According to Howard in an interview with Game Informer, “When you put all this time into something and someone can’t play it, you feel terrible. They have every right to be pissed off. We already have more updates out for this than Fallout 3 and Oblivion in their lifetime. So we’re really committed to fixing everything.”
Part of the frequency of patching and updates is the unprecedented number of people who have purchased the game, meaning that bugs result in louder calls for fixes from the fans.
“The percentage of people that have a problem on any particular system ends up a low percentage, but the raw number (of upset people) ends up being larger than we would have expected,” admitted Howard.

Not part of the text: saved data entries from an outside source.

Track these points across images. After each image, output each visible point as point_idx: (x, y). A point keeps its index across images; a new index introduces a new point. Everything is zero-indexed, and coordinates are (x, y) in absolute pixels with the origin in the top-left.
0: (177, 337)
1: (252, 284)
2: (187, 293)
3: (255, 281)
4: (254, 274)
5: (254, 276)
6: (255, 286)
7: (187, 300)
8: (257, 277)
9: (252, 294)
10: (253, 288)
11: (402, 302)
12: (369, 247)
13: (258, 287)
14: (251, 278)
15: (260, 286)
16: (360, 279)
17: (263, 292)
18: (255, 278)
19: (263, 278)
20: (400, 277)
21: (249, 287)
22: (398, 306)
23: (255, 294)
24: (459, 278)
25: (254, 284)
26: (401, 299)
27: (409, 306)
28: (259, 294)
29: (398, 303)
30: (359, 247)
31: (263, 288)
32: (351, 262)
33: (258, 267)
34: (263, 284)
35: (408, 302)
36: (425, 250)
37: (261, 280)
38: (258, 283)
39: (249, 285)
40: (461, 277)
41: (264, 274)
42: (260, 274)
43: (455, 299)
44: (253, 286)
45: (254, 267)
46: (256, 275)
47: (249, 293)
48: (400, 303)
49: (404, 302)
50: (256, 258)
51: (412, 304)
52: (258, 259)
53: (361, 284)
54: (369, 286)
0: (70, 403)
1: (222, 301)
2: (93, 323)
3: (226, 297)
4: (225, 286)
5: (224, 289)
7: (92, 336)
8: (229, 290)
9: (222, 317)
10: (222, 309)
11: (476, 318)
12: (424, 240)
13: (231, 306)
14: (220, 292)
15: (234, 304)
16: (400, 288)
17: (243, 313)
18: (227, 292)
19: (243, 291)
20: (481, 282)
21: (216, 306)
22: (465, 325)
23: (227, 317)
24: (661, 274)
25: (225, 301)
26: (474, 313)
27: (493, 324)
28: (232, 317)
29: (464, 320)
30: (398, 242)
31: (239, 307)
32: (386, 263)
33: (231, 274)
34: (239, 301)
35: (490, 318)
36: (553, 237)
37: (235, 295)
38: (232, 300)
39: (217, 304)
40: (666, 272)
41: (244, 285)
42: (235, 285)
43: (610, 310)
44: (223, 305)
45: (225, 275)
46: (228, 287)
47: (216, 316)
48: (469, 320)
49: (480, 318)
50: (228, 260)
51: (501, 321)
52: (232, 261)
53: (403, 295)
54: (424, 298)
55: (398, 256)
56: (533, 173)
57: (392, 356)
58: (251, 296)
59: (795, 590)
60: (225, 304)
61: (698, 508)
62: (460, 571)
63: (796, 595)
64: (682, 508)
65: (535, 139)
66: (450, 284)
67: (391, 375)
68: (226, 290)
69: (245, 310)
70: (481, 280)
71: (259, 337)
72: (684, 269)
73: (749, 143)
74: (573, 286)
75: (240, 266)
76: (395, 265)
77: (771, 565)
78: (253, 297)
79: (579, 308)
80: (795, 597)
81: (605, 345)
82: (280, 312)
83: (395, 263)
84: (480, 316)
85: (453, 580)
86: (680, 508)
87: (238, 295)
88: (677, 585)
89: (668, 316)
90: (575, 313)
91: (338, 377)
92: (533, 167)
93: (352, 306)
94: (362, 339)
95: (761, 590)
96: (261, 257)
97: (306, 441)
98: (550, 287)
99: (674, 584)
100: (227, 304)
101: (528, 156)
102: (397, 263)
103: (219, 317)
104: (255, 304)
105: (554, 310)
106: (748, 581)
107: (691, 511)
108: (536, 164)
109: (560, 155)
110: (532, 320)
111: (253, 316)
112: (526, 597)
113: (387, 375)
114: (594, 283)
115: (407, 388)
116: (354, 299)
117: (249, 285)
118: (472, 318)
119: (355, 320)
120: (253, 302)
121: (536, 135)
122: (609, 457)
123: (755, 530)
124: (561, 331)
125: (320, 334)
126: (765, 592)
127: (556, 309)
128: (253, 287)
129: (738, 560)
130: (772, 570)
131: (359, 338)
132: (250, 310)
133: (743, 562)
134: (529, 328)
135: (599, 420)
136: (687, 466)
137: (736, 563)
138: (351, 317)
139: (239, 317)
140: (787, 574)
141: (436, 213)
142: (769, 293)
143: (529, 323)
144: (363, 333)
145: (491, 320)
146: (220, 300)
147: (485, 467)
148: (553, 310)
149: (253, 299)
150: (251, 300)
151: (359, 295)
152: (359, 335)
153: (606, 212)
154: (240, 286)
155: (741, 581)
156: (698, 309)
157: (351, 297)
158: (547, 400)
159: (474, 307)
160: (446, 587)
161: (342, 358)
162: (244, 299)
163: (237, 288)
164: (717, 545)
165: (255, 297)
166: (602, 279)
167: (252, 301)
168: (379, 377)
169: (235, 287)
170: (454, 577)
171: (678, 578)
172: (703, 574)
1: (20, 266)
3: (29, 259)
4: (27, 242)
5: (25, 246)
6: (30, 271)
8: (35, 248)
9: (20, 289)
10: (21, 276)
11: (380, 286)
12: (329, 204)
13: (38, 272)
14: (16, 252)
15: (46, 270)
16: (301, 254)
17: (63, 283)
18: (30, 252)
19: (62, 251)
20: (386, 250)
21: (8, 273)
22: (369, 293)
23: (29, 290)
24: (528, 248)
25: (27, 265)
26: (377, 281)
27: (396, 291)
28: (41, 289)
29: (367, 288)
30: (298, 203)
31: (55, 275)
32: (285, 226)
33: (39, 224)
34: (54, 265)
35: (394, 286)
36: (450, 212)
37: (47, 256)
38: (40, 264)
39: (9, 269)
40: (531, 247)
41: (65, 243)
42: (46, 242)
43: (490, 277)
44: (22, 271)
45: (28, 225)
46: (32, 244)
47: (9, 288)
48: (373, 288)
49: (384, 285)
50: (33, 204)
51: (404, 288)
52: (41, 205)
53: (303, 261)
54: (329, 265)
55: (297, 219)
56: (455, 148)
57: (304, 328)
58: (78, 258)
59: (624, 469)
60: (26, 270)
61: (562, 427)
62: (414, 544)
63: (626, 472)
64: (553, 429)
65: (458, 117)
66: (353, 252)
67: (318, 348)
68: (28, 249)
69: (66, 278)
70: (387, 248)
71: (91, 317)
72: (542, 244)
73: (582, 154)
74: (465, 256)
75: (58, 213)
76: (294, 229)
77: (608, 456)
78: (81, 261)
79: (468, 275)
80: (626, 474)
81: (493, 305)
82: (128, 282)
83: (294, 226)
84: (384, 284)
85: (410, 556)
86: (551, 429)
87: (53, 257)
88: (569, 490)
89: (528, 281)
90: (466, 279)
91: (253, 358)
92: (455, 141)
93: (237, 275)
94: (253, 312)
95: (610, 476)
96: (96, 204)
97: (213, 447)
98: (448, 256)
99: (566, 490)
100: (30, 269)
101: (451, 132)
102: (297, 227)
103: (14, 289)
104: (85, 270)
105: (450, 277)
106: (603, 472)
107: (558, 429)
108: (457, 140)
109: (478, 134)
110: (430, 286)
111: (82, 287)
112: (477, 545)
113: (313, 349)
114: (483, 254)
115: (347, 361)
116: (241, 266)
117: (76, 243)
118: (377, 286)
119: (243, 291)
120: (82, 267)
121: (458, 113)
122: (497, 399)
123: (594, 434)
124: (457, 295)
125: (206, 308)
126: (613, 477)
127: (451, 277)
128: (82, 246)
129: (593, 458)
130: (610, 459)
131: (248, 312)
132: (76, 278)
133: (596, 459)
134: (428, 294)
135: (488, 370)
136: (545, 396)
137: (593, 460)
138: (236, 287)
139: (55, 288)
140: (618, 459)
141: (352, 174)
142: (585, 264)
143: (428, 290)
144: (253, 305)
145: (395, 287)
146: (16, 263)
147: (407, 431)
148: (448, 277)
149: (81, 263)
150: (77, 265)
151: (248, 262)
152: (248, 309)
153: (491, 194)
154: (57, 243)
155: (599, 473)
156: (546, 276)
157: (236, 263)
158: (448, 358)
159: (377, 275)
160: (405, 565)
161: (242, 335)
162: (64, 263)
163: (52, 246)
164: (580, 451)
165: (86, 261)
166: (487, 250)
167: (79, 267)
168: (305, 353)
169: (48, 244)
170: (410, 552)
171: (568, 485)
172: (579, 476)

Howard added, “We learned a lot about this. In particular with the PS3 version was, ‘Why aren’t we seeing this?’ We saw some of (the bugs) that we were able to solve very quickly, but we eventually had to go to the consumer and ask for their saved game files. You’re looking at saved games where, not everybody, but certain people played for 100s of hours, and lots of different reasons it was happening. Fortunately we were able to fix it with the latest update.”
Steam has allowed Bethesda to get patches out to the PC version faster and more quietly than ever, as well as test patches before widely releasing them.
“The main thing we did learn, now that we have the beta program on Steam, because we realized that no matter what we do internally, we have 10 million people playing the game and their saves are in all sorts of states, even if we test something to the nth degree, we’re still looking at this microcosm of everybody’s current live game. So that was new for us,” concluded Howard.